Mais il est talonné de près par un autre Zénon, vaudois celui-là, du moins par son affiliation, puisqu’il est professeur à l’Université de Lausanne : Marc Escola. Non seulement ce dernier vient de donner un essai où il soutient la thèse que le cinéma est l’invention non des frères Lumière mais du mouvement des Lumières ; mais surtout, plus audacieux encore que le critique sans peur et sans reproche, il entreprend, depuis quelque deux décennies, de réviser les chefs-d’œuvre, sous prétexte qu’ils « se prêtent à tous les traitements, fût-ce les plus irrévérencieux », et que « c’est même par là qu’on les reconnaît ». En 2003, il proposait ainsi, dans Lupus in fabula, d’« affabuler La Fontaine », et en 2015, il publiait, avec sa complice Sophie Rabau – elle-même auteure de deux essais où elle s’emploie à concevoir des « variations sur une nouvelle de Prosper Mérimée » (Carmen, pour changer, 2018) et à théoriser L’Art d’assaisonner les textes (2020) – un manuel de Littérature seconde. Sans oublier la publication en 2021, dans l’Atelier littéraire de Fabula, d’une série de méditations sur sept auteurs (Wilde, Brunetière, Thibaudet, Steiner, Butor, Genette, Dubois) qui ont fait le portrait du critique en créateur ; ni, surtout ce qui rend Escola si inquiétant, à savoir ses passages à l’acte. En 2019, jouant les Procuste (ou faisant le Jivaro, c’est comme on voudra) il réduisait ainsi Le Misanthrope à trois actes (pendant que Sophie Rabeau, elle, en bonne disciple du docteur Cornélius, transformait la pièce en comédie-ballet). Il récidive dans le pénultième chapitre de son Misanthrope corrigé, où il ajoute aux trois actes nés de son opération de lyophilisation deux actes de son cru, ou plutôt, deux actes nés de ses lectures de tous ceux qui osèrent critiquer la comédie de Molière, et en particulier de Rousseau.

Le Misanthrope, et après ?

Pourquoi tant d’audace ? Pour provoquer chez le lecteur un sentiment de défamiliarisation (de Verfremdung, aurait dit Brecht) qui doit le conduire à prendre ses distances critiques avec ses propres habitudes de lecture. Marc Escola se défend de chercher à « enter un paradoxe sur un autre en pratiquant la surenchère ». Mais il n’en demeure pas moins que l’idée que la critique est un acte créateur qui, dépassant la « passivité institutionnellement attachée à la pratique du commentaire », peut mener à des interventions « sur la lettre du texte », constitue bien, pour nous autres lecteurs du XXIe siècle, une opinion contraire aux idées reçues.
★ ★ ★
### [CONSIGNE 1]
Résumez l'extrait sur Marc Escola en deux phrases.
★ ★ ★
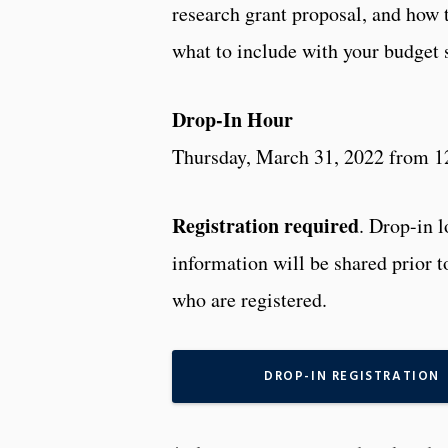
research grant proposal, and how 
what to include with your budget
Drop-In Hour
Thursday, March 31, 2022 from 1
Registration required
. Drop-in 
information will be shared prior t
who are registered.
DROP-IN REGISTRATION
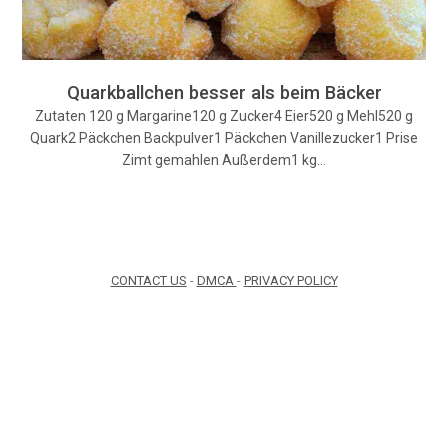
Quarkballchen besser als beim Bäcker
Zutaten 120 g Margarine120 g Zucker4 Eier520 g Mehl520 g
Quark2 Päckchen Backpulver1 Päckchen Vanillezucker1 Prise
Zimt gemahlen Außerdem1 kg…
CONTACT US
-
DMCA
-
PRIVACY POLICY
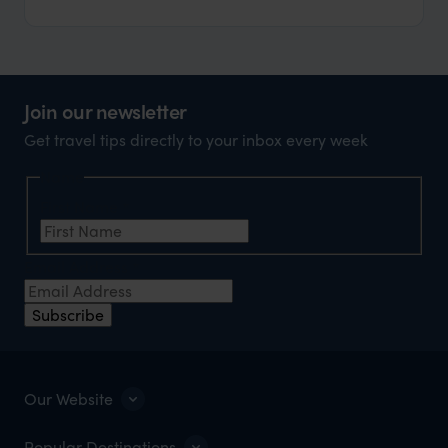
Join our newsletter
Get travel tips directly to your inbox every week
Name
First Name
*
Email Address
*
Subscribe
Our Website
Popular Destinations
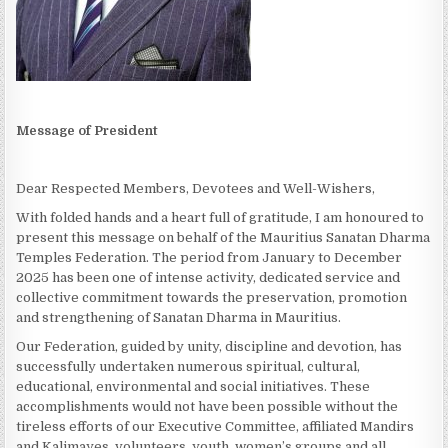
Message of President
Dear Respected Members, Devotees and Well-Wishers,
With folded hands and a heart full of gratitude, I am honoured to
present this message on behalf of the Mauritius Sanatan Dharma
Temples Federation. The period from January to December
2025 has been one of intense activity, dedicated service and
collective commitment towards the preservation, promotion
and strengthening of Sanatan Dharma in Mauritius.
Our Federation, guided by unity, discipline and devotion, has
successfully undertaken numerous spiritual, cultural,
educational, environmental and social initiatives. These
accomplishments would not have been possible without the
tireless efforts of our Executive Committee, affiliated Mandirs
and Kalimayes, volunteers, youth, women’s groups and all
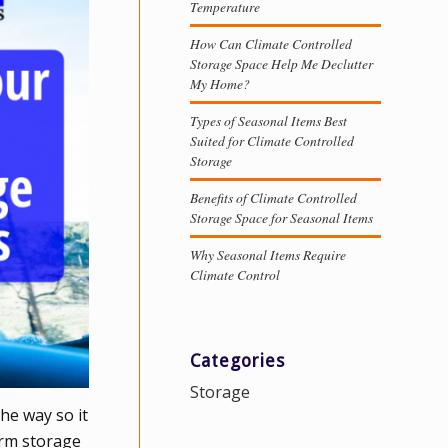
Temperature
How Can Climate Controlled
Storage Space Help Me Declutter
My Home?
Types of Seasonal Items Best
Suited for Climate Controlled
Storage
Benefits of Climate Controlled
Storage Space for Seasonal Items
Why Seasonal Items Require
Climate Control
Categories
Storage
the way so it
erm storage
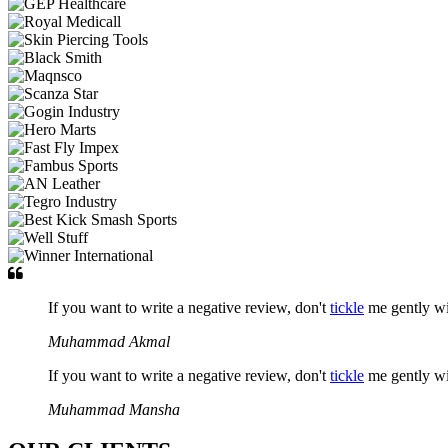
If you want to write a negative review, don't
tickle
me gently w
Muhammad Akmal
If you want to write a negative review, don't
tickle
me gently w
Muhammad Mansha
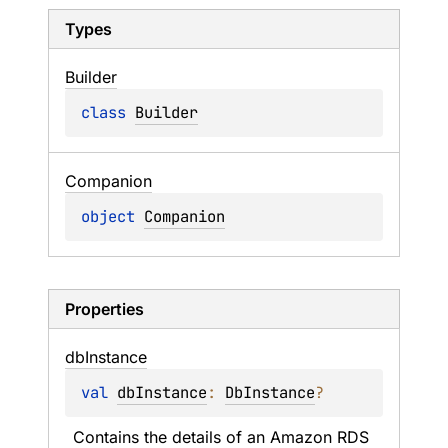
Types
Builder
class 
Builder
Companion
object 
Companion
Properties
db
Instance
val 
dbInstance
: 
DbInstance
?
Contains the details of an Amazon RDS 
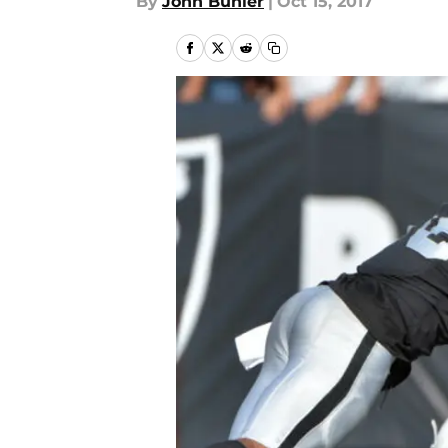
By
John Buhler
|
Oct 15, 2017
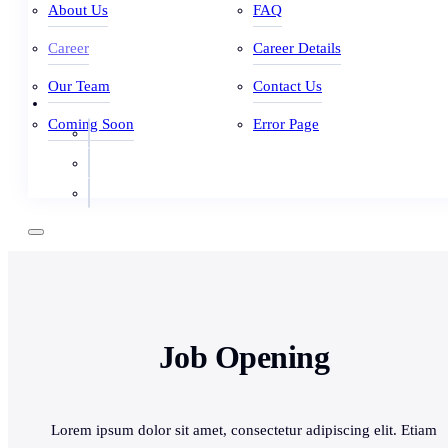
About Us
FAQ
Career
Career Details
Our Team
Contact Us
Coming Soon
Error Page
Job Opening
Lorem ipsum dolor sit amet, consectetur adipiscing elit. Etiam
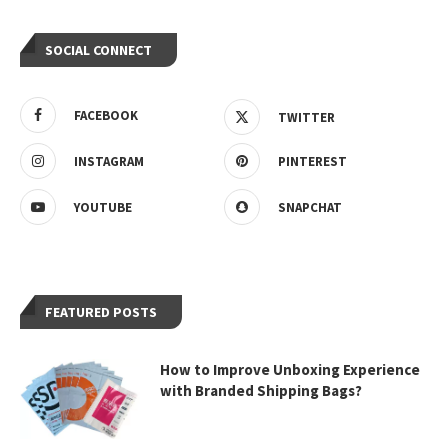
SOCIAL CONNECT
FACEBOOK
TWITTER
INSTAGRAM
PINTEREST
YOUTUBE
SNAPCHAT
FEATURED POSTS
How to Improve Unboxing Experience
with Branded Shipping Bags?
★ ★ ★
### [CONSIGNE 2]
Modifiez les lignes des enregistrements comprises entre celle qui contient « Message of President » et celle qui contient « and strengthening of », toutes deux incluses, en remplaçant « Federation » par « Association », sans rien changer d'autre. Ne donnez que ces lignes.

### [RÉPONSE 1]
Marc Escola, professeur à l'Université de Lausanne, entreprend depuis quelque deux décennies de réviser les chefs-d'œuvre, allant jusqu'à réduire Le Misanthrope à trois actes puis à y ajouter deux actes de son cru. Par cette audace, il cherche à provoquer chez le lecteur un sentiment de défamiliarisation qui doit le conduire à prendre ses distances critiques avec ses propres habitudes de lecture.

### [RÉPONSE 2]
Message of President
Dear Respected Members, Devotees and Well-Wishers,
With folded hands and a heart full of gratitude, I am honoured to
present this message on behalf of the Mauritius Sanatan Dharma
Temples Association. The period from January to December
2025 has been one of intense activity, dedicated service and
collective commitment towards the preservation, promotion
and strengthening of Sanatan Dharma in Mauritius.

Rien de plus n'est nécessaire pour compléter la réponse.